On Monday, 48 people were charged with a bank fraud scheme that netted those involved more than $570,000. Most of the money was withdrawn at casinos in Atlantic City.
According to New Jersey Attorney General Robert Lougy, on Monday, the 48 individuals were indicted and charged with racketeering in connection with a scheme to fraud a bank. Allegedly, numerous defendants impersonated individuals that held legitimate business bank accounts in order to steal more than $570,000, withdrawing the majority of the money from Atlantic City casinos, as reported by the Press of Atlantic City.
Lougy said in a statement, that business accounts at JP Morgan Chase Bank were targeted by 48 individuals comprised mostly of New York residents, who allegedly stole the money from 27 business accounts at the bank in two schemes, which were carried out between February 2011 and August 2012. The investigation was initiated after bank investigators noticed that funds were being withdrawn by cash advances at Atlantic City casinos and wire transfer.
Lougy said that in the first scheme, ringleaders Alexandria Smith, 29, of Brooklyn, New York and Andrew Henry, 40, of Bayside, New York, recruited an individual to open a bogus business account with JP Morgan Chase Bank. They referred to this person as “a body,” who would use his or her legitimate name to open the account, which was opened under a fake business name. Another person would then be added as a joint owner of the new bogus account. That person was referred to as the “add-on” who created a link between the legitimate bank account and the fake one.
Once the accounts were successfully linked, the funds were transferred by the leaders from the legitimate account to the fake one, according to Lougy. The funds were then withdrawn from the bogus account by wiring them to Atlantic City casinos to be picked up with credit cards.

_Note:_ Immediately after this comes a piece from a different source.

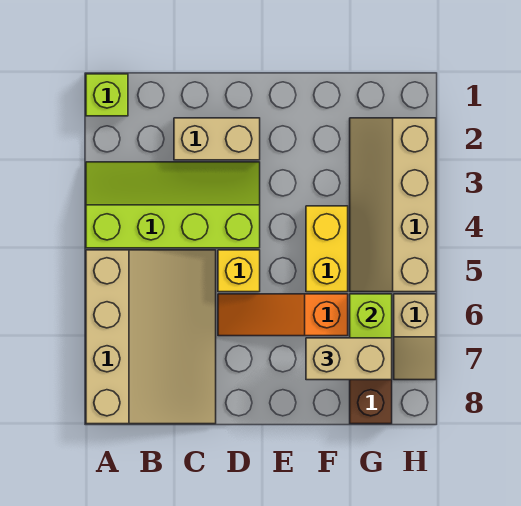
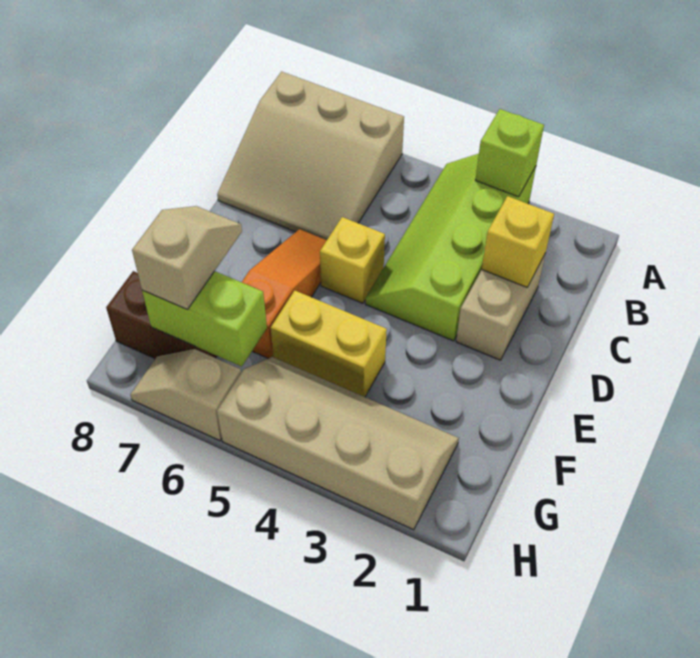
lime brick A1 level 1 -> lime brick A3 level 2
lime slope A3:D4 level 1 top 4 -> lime slope A3:D4 level 1 top 3
tan slope A5:C8 level 1 top A -> tan slope A6:C8 level 1 top A
none -> yellow brick C2 level 2
tan brick F7:G7 level 3 -> tan slope F7:G7 level 3 top G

With the exception of more debit and credit cards used in the process, the second scheme was similar, Lougy said.
He said, “These defendants allegedly carried out two massive identity theft schemes, but they miscalculated in thinking they could hide their large cash withdrawals at the casinos, where such transactions are commonplace,” and that, “Once the bank detected suspicious account activity in Atlantic City, members of the State Police and Division of Criminal Justice who are assigned to the casinos skillfully uncovered these elaborate schemes and charged the perpetrators.”
All 48 individuals could face 10 to 20 years in prison if convicted on the racketeering charge.